Was die Unterkünfte angeht, so gibt es von der Einzelkabine bis zu den 10er Kabinen und Familienunterkünften alles. Wobei es hier durchaus eine Rangordnung gibt. Die Einzel,- bzw. Doppelkabinen sind den Chirurgen und Offizieren vorbehalten. Wenn man sich für längere Zeit verpflichtet muss man ein spezielles, vierwöchiges Programm durchlaufen und bekommt nach dem Training eine entsprechend kleinere Kabine zugeteilt. Selbst bin ich in einem sechser Zimmer und teile mir, mit einem der beiden Köche an Bord, das Stockbett. Eine recht “kuschelige” Angelegenheit, aber für ein paar Monate kein Problem. Für die Privatsphäre heißt das aber auch: die gibt es so nicht. Ruckzugspunkte auf dem Schiff gibt es wenige, alles ist mehr oder weniger “öffentlich”.
Das Essen hat auch auf dem Schiff eine große Bedeutung. So gibt es Frühstück, Mittag- und Abendessen. Ein paar “Routinen” sind die Pancakes am Mittwoch und die frischen Waffeln, zum Wochenausklang, jeweils Freitags. Als “running gag” gilt: Wer die Freitagswaffeln irgendwann nicht mehr sehen kann, sollte sich überlegen, ob er nicht schon zu lange auf dem Schiff ist. Bei den Hauptmahlzeiten ist zu 99% Reis dabei. Auf lange Sicht nicht jedermanns Sache. Gerade die Europäer freuen sich riesig, wenn es mal Nudeln oder Kartoffeln gibt. Von der Senegalesischen Regierung gibt es als Dankeschön für den Einsatz von MercyShip jeden Tag Rindfleisch, entsprechend der Menge einer Kuh gespendet. Sehr oft gibt es auch Hühnchen, was bedeutet Vegetarier haben es nicht ganz so leicht und Veganer tun sich sehr schwer.
Zum wöchentlichen Rhythmus gehören drei Termine. Jeden Montag gibt es ein StartUp Meeting, bei dem die neuen Crewmitglieder begrüßt und andere, die das Schiff verlassen, geehrt werden. Aktuelle Themen oder kommende Veranstaltungen auf dem Schiff werden ebenfalls kurz angesprochen. Ein Dauerrenner ist die Handhygiene, die man tunlichst berücksichtigen soll, da wieder eine Magen Darm Geschichte oder eben etwas anderes ausgebrochen ist. Jeden Donnerstag gibt es eine Art Gottesdienst, bei dem auch auf aktuelle Operationen im Krankentrakt eingegangen wird. Schlussendlich findet jeden Sonntagabend ein eher amerikanisch angehauchter Gottesdienst statt. Während der Woche gibt es hin und wieder interessante medizinische Vorträge einzelner Chirurgen, oder wie vor kurzem der Physiotherapeuten.
______________________________
*Zu lösende Aufgaben*:
- A) Prüfen Sie, ob die folgenden Aussagen mit dem Textauszug übereinstimmen: (i) Einzel- und Doppelkabinen sind Chirurgen und Offizieren vorbehalten. (ii) Pancakes gibt es freitags. (iii) Das StartUp Meeting findet donnerstags statt. Antworten Sie jeweils mit Ja oder Nein und belegen Sie dies mit den entscheidenden Worten des Textauszugs als wörtlichem Zitat.
- B) Zitieren Sie wörtlich einen Abschnitt aus dem Textauszug: Setzen Sie bei den Worten „Zum wöchentlichen Rhythmus“ ein und enden Sie nach „kurzem der Physiotherapeuten.“.
- C) Beantworten Sie anhand des Textauszugs:
(i) Mit wem teilt sich die schreibende Person das Stockbett?
(ii) Was spendet die senegalesische Regierung jeden Tag?
(iii) Wann findet der eher amerikanisch angehauchte Gottesdienst statt?
______________________________
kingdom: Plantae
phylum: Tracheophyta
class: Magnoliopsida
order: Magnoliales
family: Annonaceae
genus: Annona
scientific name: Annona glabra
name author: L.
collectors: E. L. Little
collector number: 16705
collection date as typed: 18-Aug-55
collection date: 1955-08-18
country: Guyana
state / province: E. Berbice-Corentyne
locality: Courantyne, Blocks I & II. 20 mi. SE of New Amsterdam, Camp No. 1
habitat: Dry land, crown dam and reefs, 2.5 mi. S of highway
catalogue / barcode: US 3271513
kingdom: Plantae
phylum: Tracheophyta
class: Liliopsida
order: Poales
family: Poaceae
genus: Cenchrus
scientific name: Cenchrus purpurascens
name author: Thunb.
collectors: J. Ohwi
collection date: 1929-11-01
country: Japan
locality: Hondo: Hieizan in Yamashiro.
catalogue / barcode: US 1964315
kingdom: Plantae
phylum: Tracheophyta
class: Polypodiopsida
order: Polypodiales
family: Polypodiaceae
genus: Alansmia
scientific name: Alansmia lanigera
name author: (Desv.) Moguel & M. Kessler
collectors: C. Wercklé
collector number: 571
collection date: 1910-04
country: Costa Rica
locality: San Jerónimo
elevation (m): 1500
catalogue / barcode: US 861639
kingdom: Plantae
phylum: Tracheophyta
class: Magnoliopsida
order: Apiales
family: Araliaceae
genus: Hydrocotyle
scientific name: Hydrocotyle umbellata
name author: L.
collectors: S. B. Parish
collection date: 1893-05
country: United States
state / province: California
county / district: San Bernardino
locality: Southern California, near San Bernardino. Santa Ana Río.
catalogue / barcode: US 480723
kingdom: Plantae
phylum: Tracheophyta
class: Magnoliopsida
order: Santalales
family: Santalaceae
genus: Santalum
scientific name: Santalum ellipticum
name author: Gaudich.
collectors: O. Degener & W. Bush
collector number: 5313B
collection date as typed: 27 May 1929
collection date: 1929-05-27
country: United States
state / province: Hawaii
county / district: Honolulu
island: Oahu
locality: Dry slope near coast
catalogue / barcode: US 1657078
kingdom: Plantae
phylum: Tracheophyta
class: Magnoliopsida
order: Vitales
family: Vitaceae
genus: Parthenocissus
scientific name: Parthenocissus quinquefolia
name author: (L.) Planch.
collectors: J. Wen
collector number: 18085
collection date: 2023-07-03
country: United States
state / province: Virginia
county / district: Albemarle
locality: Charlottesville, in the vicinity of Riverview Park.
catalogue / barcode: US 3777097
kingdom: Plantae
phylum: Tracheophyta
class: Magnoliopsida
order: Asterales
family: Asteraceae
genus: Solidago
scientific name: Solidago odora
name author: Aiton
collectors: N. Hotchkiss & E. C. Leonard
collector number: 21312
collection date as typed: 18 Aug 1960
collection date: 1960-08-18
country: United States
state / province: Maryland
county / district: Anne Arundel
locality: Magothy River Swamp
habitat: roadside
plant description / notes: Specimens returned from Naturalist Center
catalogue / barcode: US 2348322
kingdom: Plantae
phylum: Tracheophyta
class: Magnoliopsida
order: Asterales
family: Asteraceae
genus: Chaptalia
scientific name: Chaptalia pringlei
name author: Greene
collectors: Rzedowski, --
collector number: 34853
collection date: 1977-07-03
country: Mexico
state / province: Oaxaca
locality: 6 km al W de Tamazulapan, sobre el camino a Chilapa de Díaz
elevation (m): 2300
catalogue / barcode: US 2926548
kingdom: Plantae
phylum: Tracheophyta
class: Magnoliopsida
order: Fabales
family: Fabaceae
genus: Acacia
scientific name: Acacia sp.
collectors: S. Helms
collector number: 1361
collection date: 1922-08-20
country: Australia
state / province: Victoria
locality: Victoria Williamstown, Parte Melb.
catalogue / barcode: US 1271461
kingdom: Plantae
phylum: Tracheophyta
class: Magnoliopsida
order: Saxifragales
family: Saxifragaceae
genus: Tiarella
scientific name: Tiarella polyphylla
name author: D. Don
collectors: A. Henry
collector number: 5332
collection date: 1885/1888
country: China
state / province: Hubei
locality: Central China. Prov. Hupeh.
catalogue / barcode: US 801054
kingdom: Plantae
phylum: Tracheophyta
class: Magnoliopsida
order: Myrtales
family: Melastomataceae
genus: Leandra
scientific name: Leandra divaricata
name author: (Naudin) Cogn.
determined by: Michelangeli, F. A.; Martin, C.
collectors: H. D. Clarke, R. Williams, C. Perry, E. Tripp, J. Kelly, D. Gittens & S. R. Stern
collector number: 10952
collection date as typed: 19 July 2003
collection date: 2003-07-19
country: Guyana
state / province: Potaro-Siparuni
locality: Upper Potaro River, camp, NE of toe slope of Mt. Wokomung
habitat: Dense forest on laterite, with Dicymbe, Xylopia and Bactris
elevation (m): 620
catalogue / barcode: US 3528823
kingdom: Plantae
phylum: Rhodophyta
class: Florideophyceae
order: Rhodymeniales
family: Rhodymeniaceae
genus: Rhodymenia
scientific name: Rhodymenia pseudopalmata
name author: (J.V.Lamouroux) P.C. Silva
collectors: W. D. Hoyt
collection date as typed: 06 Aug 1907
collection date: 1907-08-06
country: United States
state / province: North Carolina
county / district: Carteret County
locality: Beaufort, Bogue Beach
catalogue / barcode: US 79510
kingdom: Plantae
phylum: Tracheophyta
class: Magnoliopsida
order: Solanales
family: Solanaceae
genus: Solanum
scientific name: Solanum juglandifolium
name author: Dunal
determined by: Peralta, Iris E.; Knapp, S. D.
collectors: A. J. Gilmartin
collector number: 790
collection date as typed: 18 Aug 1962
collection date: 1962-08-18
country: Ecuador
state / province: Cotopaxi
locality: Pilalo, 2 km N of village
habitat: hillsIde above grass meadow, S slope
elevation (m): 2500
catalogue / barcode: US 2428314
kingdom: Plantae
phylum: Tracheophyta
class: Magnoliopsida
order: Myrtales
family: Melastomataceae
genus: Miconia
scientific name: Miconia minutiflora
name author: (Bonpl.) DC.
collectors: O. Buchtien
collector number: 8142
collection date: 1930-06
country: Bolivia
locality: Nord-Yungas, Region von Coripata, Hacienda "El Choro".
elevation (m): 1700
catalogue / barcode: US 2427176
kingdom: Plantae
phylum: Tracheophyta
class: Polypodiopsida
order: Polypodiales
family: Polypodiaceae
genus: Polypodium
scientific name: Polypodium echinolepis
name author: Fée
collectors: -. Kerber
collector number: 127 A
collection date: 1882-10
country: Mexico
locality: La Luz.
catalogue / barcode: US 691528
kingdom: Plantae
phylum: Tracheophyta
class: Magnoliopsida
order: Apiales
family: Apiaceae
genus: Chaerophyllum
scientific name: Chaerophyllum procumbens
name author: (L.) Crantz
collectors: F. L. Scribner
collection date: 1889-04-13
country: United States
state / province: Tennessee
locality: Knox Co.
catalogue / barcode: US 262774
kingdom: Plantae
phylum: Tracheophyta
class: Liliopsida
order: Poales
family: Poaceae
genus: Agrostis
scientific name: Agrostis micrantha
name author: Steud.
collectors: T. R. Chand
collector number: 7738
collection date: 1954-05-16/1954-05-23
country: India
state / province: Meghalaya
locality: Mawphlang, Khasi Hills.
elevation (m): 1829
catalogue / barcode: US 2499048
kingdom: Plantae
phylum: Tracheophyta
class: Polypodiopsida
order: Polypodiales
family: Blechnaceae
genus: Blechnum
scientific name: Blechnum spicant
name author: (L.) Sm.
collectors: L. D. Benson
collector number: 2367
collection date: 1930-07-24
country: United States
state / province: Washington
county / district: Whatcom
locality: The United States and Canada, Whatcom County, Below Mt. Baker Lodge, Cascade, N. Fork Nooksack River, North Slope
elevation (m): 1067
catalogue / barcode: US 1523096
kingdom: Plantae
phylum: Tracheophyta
______________________________
*Lösungen der Aufgaben*:
- A)
(i) Ja: „Die Einzel,- bzw. Doppelkabinen sind den Chirurgen und Offizieren vorbehalten.“
(ii) Nein: „die Pancakes am Mittwoch und die frischen Waffeln, zum Wochenausklang, jeweils Freitags“
(iii) Nein: „Jeden Montag gibt es ein StartUp Meeting“

- B)
Zum wöchentlichen Rhythmus gehören drei Termine. Jeden Montag gibt es ein StartUp Meeting, bei dem die neuen Crewmitglieder begrüßt und andere, die das Schiff verlassen, geehrt werden. Aktuelle Themen oder kommende Veranstaltungen auf dem Schiff werden ebenfalls kurz angesprochen. Ein Dauerrenner ist die Handhygiene, die man tunlichst berücksichtigen soll, da wieder eine Magen Darm Geschichte oder eben etwas anderes ausgebrochen ist. Jeden Donnerstag gibt es eine Art Gottesdienst, bei dem auch auf aktuelle Operationen im Krankentrakt eingegangen wird. Schlussendlich findet jeden Sonntagabend ein eher amerikanisch angehauchter Gottesdienst statt. Während der Woche gibt es hin und wieder interessante medizinische Vorträge einzelner Chirurgen, oder wie vor kurzem der Physiotherapeuten.

- C)
(i) Mit einem der beiden Köche an Bord.
(ii) Rindfleisch in der Menge einer Kuh.
(iii) Jeden Sonntagabend.